◆ Exercise data ◆
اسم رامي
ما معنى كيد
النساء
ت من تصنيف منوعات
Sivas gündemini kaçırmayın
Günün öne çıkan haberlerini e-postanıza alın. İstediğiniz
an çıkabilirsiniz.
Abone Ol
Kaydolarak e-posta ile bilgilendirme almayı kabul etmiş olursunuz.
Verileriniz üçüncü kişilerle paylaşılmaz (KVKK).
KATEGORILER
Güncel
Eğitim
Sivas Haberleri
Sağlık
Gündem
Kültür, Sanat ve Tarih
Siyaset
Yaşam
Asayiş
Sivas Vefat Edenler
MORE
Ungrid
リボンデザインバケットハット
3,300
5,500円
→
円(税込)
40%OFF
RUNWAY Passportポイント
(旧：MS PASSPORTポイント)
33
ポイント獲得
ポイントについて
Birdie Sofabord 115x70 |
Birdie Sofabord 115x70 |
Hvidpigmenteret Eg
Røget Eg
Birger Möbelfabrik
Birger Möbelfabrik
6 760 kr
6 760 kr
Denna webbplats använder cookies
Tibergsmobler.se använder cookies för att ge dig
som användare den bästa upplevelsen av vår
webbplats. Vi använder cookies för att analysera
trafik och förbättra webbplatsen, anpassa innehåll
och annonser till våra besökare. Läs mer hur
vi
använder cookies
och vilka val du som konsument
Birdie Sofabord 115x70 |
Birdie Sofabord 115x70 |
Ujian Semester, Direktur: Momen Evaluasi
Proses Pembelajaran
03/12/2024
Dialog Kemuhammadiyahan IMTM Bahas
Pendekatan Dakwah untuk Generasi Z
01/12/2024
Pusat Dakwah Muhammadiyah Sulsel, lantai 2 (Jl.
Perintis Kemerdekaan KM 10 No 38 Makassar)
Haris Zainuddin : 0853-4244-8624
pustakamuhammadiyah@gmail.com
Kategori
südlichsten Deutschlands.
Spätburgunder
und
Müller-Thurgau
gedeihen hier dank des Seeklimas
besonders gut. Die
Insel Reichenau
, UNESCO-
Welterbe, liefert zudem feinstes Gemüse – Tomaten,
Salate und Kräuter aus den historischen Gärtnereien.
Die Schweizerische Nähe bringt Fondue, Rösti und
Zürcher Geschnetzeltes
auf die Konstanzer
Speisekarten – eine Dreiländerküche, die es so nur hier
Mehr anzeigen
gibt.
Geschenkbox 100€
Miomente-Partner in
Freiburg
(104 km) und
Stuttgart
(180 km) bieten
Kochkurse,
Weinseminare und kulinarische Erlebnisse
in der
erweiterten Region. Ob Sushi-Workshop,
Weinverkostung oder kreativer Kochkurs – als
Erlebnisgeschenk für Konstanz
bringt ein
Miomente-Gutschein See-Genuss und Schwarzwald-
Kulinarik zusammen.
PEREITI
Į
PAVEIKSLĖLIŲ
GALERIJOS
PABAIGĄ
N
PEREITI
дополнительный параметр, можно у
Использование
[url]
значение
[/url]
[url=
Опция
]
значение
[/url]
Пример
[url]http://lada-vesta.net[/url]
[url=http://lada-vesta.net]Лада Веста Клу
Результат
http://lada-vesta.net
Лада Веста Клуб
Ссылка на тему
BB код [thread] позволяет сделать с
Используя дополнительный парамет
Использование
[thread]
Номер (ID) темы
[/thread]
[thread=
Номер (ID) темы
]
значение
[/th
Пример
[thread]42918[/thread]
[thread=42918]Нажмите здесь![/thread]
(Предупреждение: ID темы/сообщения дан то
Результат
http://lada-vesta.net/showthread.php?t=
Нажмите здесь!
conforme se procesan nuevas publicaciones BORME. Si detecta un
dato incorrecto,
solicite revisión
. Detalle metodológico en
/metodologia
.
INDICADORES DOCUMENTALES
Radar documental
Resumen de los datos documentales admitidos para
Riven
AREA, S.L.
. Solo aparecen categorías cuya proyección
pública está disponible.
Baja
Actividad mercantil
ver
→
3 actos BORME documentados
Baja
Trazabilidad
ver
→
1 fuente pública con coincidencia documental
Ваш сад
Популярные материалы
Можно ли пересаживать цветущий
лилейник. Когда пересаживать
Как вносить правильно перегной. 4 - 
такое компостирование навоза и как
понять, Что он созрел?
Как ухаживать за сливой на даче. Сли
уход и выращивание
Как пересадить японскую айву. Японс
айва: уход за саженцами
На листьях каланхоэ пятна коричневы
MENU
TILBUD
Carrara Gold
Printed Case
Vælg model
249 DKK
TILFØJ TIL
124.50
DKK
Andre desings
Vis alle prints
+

◆ Request ◆
Copy the lines exactly, from the start of the records through the line that contains "som användare den bästa upplevelsen av vår", including that line.

◆ Solution for this problem ◆
اسم رامي
ما معنى كيد
النساء
ت من تصنيف منوعات
Sivas gündemini kaçırmayın
Günün öne çıkan haberlerini e-postanıza alın. İstediğiniz
an çıkabilirsiniz.
Abone Ol
Kaydolarak e-posta ile bilgilendirme almayı kabul etmiş olursunuz.
Verileriniz üçüncü kişilerle paylaşılmaz (KVKK).
KATEGORILER
Güncel
Eğitim
Sivas Haberleri
Sağlık
Gündem
Kültür, Sanat ve Tarih
Siyaset
Yaşam
Asayiş
Sivas Vefat Edenler
MORE
Ungrid
リボンデザインバケットハット
3,300
5,500円
→
円(税込)
40%OFF
RUNWAY Passportポイント
(旧：MS PASSPORTポイント)
33
ポイント獲得
ポイントについて
Birdie Sofabord 115x70 |
Birdie Sofabord 115x70 |
Hvidpigmenteret Eg
Røget Eg
Birger Möbelfabrik
Birger Möbelfabrik
6 760 kr
6 760 kr
Denna webbplats använder cookies
Tibergsmobler.se använder cookies för att ge dig
som användare den bästa upplevelsen av vår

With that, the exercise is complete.